Bisulfite conversion rate: The bisulfite conversion rate for an experiment is estimated with the dnmtools bsrate command, which computes the fraction of successfully converted nucleotides in reads (those read out as Ts) among all nucleotides in the reads mapped that map over cytosines in the reference genome. This is done either using a spike-in (e.g., lambda), the mitochondrial DNA, or the nuclear genome. In the latter case, only non-CpG sites are used. While this latter approach can be impacted by non-CpG cytosine methylation, in practice it never amounts to much.

Identifying hypomethylated regions (HMRs): In most mammalian cells, the majority of the genome has high methylation, and regions of low methylation are typically the interesting features. (This seems to be true for essentially all healthy differentiated cell types, but not cells of very early embryogenesis, various germ cells and precursors, and placental lineage cells.) These are valleys of low methylation are called hypomethylated regions (HMR) for historical reasons. To identify the HMRs, we use the dnmtools hmr command, which uses a statistical model that accounts for both the methylation level fluctations and the varying amounts of data available at each CpG site.

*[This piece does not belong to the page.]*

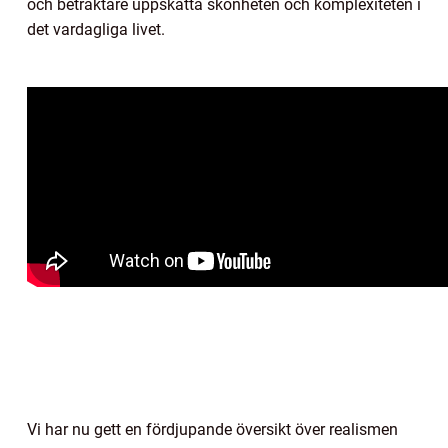
och betraktare uppskatta skönheten och komplexiteten i
det vardagliga livet.
Vi har nu gett en fördjupande översikt över realismen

Partially methylated domains: Partially methylated domains are large genomic regions showing partial methylation observed in immortalized cell lines and cancerous cells. The pmd program is used to identify PMDs.

Allele-specific methylation: Allele-Specific methylated regions refers to regions where the parental allele is differentially methylated compared to the maternal allele. The program allelic is used to compute allele-specific methylation score can be computed for each CpG site by testing the linkage between methylation status of adjacent reads, and the program amrfinder is used to identify regions with allele-specific methylation.

For more detailed description of the methods of each step, please refer to the DNMTools documentation.